◆ **Exercise prompt**:
Could you filter the material and copy every line where the word "Value" occurs?

◆ **Data for the task**:
=== Section Start ===

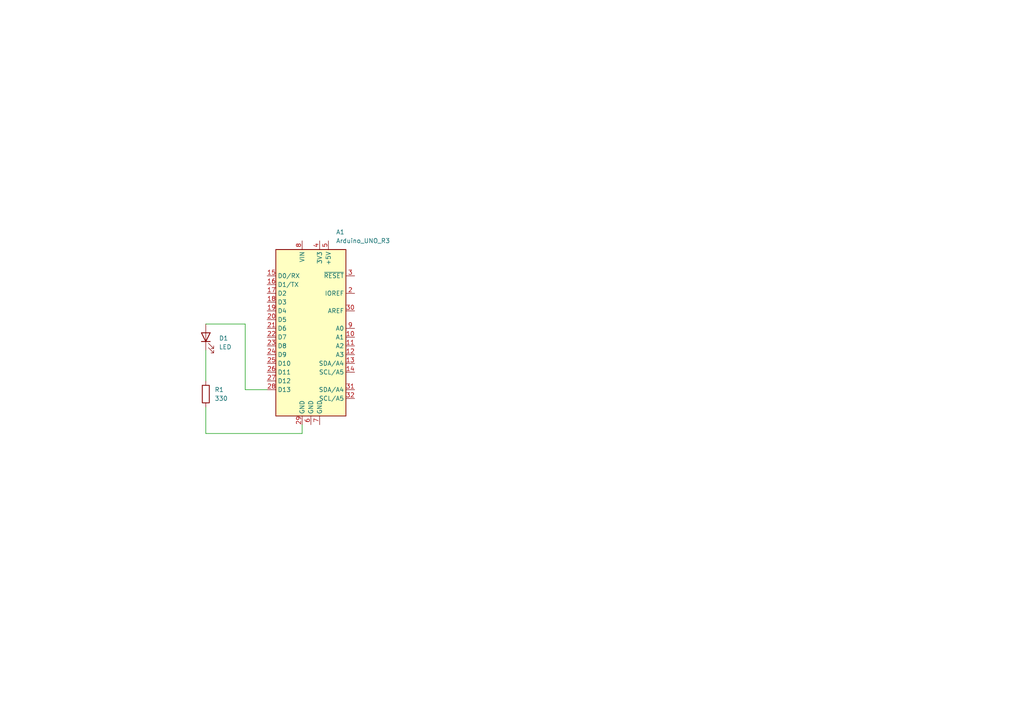
<source format=kicad_sch>
(kicad_sch
	(version 20231120)
	(generator "eeschema")
	(generator_version "8.0")
	(uuid "eed604bd-6803-4876-92f4-e0c7334c39e7")
	(paper "A4")
	
	(wire
		(pts
			(xy 87.63 123.19) (xy 87.63 125.73)
		)
		(stroke
			(width 0)
			(type default)
		)
		(uuid "5559fbec-357c-449a-98b0-1a01793ba798")
	)
	(wire
		(pts
			(xy 59.69 125.73) (xy 87.63 125.73)
		)
		(stroke
			(width 0)
			(type default)
		)
		(uuid "757a42f7-9f99-4235-8398-5b06c370d9a3")
	)
	(wire
		(pts
			(xy 71.12 93.98) (xy 71.12 113.03)
		)
		(stroke
			(width 0)
			(type default)
		)
		(uuid "88c9b104-e640-4fe5-be3d-07a3d1da1605")
	)
	(wire
		(pts
			(xy 71.12 113.03) (xy 77.47 113.03)
		)
		(stroke
			(width 0)
			(type default)
		)
		(uuid "9c640649-8a45-4e3a-a948-71f029a46033")
	)
	(wire
		(pts
			(xy 59.69 101.6) (xy 59.69 110.49)
		)
		(stroke
			(width 0)
			(type default)
		)
		(uuid "b77cb394-795b-4f06-9d5e-f326cf95feac")
	)
	(wire
		(pts
			(xy 59.69 93.98) (xy 71.12 93.98)
		)
		(stroke
			(width 0)
			(type default)
		)
		(uuid "c8d12210-8d90-4a26-8f8e-a022f600a72c")
	)
	(wire
		(pts
			(xy 59.69 118.11) (xy 59.69 125.73)
		)
		(stroke
			(width 0)
			(type default)
		)
		(uuid "fd048050-91ff-4535-ae4b-284b9605ca67")
	)
	(symbol
		(lib_id "Device:LED")
		(at 59.69 97.79 90)
		(unit 1)
		(exclude_from_sim no)
		(in_bom yes)
		(on_board yes)
		(dnp no)
		(fields_autoplaced yes)
		(uuid "8856bb1d-92f7-458a-aa9a-6495264039d9")
		(property "Reference" "D1"
			(at 63.5 98.1074 90)
			(effects
				(font
					(size 1.27 1.27)
				)
				(justify right)
			)
		)
		(property "Value" "LED"
			(at 63.5 100.6474 90)
			(effects
				(font
					(size 1.27 1.27)
				)
				(justify right)
			)
		)
		(property "Footprint" ""
			(at 59.69 97.79 0)
			(effects
				(font
					(size 1.27 1.27)
				)
				(hide yes)
			)
		)
		(property "Datasheet" "~"
			(at 59.69 97.79 0)
			(effects
				(font
					(size 1.27 1.27)
				)
				(hide yes)
			)
		)
		(property "Description" "Light emitting diode"
			(at 59.69 97.79 0)
			(effects
				(font
					(size 1.27 1.27)
				)
				(hide yes)
			)
		)
		(pin "2"
			(uuid "d1630d3b-80a7-4335-9920-62c1ee80873e")
		)
		(pin "1"
			(uuid "8e78a5d5-0d48-49b2-a187-0d8e7f0db884")
		)
		(instances
			(project ""
				(path "/eed604bd-6803-4876-92f4-e0c7334c39e7"
					(reference "D1")
					(unit 1)
				)
			)
		)
	)
	(symbol
		(lib_id "Device:R")
		(at 59.69 114.3 0)
		(unit 1)
		(exclude_from_sim no)
		(in_bom yes)
		(on_board yes)
		(dnp no)
		(fields_autoplaced yes)
		(uuid "8c8b89cf-1ef7-4de2-9e57-05c4cc1cc4ce")
		(property "Reference" "R1"
			(at 62.23 113.0299 0)
			(effects
				(font
					(size 1.27 1.27)
				)
				(justify left)
			)
		)
		(property "Value" "330"
			(at 62.23 115.5699 0)
			(effects
				(font
					(size 1.27 1.27)
				)
				(justify left)
			)
		)
		(property "Footprint" ""
			(at 57.912 114.3 90)
			(effects
				(font
					(size 1.27 1.27)
				)
				(hide yes)
			)
		)
		(property "Datasheet" "~"
			(at 59.69 114.3 0)
			(effects
				(font
					(size 1.27 1.27)
				)
				(hide yes)
			)
		)
		(property "Description" "Resistor"
			(at 59.69 114.3 0)
			(effects
				(font
					(size 1.27 1.27)
				)
				(hide yes)
			)
		)
		(pin "1"
			(uuid "c9b53adc-1945-4f01-b9f6-d632137c511e")
		)
		(pin "2"
			(uuid "fdbc8119-4779-4833-b215-9628193491e8")
		)
		(instances
			(project ""
				(path "/eed604bd-6803-4876-92f4-e0c7334c39e7"
					(reference "R1")
					(unit 1)
				)
			)
		)
	)
	(symbol
		(lib_id "MCU_Module:Arduino_UNO_R3")
		(at 90.17 95.25 0)
		(unit 1)
		(exclude_from_sim no)
		(in_bom yes)
		(on_board yes)
		(dnp no)
		(fields_autoplaced yes)
		(uuid "cd12fe7e-6520-4e4c-9401-5c09de90770a")
		(property "Reference" "A1"
			(at 97.4441 67.31 0)
			(effects
				(font
					(size 1.27 1.27)
				)
				(justify left)
			)
		)
		(property "Value" "Arduino_UNO_R3"
			(at 97.4441 69.85 0)
			(effects
				(font
					(size 1.27 1.27)
				)
				(justify left)
			)
		)
		(property "Footprint" "Module:Arduino_UNO_R3"
			(at 90.17 95.25 0)
			(effects
				(font
					(size 1.27 1.27)
					(italic yes)
				)
				(hide yes)
			)
		)
		(property "Datasheet" "https://www.arduino.cc/en/Main/arduinoBoardUno"
			(at 90.17 95.25 0)
			(effects
				(font
					(size 1.27 1.27)
				)
				(hide yes)
			)
		)
		(property "Description" "Arduino UNO Microcontroller Module, release 3"
			(at 90.17 95.25 0)
			(effects
				(font
					(size 1.27 1.27)
				)
				(hide yes)
			)
		)
		(pin "2"
			(uuid "da3a5f5e-a373-4cba-a94e-d6e307bff122")
		)
		(pin "1"
			(uuid "35778d93-7b6c-4942-8edc-174f6e9447ce")
		)
		(pin "23"
			(uuid "029b2e2d-63ae-41ba-b4a8-3e3e6828a134")
		)
		(pin "24"
			(uuid "721c8ad1-3941-4748-b2da-ac33365eee1f")
		)
		(pin "12"
			(uuid "c2481ec2-e9ce-486b-b02c-a9be9750c540")
		)
		(pin "15"
			(uuid "e0ed153d-a2de-443a-a5b7-6d686279e462")
		)
		(pin "22"
			(uuid "a8f4e59e-eb3b-4576-a616-aff7c5476ccc")
		)
		(pin "5"
			(uuid "7c82c9e4-7626-4abd-bc4d-905b3f952ef5")
		)
		(pin "6"
			(uuid "c6dc881b-f9e2-489a-8e77-f75087c4ecdc")
		)
		(pin "32"
			(uuid "527e96fa-edb4-4064-b3b7-02e6762ddb38")
		)
		(pin "4"
			(uuid "f8cf8240-5433-43c1-a27a-e88642bd4f91")
		)
		(pin "30"
			(uuid "819b2cef-462a-480a-827d-938962b9c46d")
		)
		(pin "31"
			(uuid "2e39876b-162c-42a8-b753-8e694ca2d2b9")
		)
		(pin "27"
			(uuid "c9d503d2-3d5d-48aa-955b-3347570ecab0")
		)
		(pin "28"
			(uuid "0c7d304b-c9f1-488c-971e-d3f6de9e8396")
		)
		(pin "20"
			(uuid "041f8ac2-eb1b-4711-b071-9fa582e6b07b")
		)
		(pin "21"
			(uuid "7b2a0091-fc7c-4391-90c9-f6d2ea9fd5bd")
		)
		(pin "17"
			(uuid "94217256-915e-493a-a038-a9e5f98ac390")
		)
		(pin "14"
			(uuid "1774580a-2630-48a1-92b8-38ea8930d0f6")
		)
		(pin "7"
			(uuid "dff67ff4-7e40-4f2e-b9e7-60a4f4453db8")
		)
		(pin "8"
			(uuid "51318c60-0439-4de1-af05-3cf2d9c9ac2a")
		)
		(pin "9"
			(uuid "4c3e587d-688b-476e-a6ec-f39c3bd14592")
		)
		(pin "16"
			(uuid "6a7fcb53-6f82-4713-98aa-ffc3bc76e3c6")
		)
		(pin "18"
			(uuid "7796999c-a963-4436-9b25-0f5cb979a64c")
		)
		(pin "29"
			(uuid "0e961672-df4d-4688-a2e9-d3893ab706f0")
		)
		(pin "3"
			(uuid "01d1e1f4-49fa-409e-9c31-77e6c92bb6cf")
		)
		(pin "25"
			(uuid "9f9f24dc-7ba9-412b-99f5-9dca4fd2b573")
		)
		(pin "26"
			(uuid "cc440fee-a02d-428b-bb37-323b380c5aa4")
		)
		(pin "10"
			(uuid "a0408a7f-4c87-4de8-b776-98671c4e66e4")
		)
		(pin "13"
			(uuid "d6d94d73-a7d5-4904-a0c4-9af29ca8551a")
		)
		(pin "19"
			(uuid "2c69b090-1b57-4eeb-bb69-eb84083958e9")
		)
		(pin "11"
			(uuid "e1df1f7e-90e1-4083-a36c-472cd2103c52")
		)
		(instances
			(project ""
				(path "/eed604bd-6803-4876-92f4-e0c7334c39e7"
					(reference "A1")
					(unit 1)
				)
			)
		)
	)
	(sheet_instances
		(path "/"
			(page "1")
		)
	)
)

</source>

=== Section End ===

◆ **Task output**:
		(property "Value" "LED"
		(property "Value" "330"
		(property "Value" "Arduino_UNO_R3"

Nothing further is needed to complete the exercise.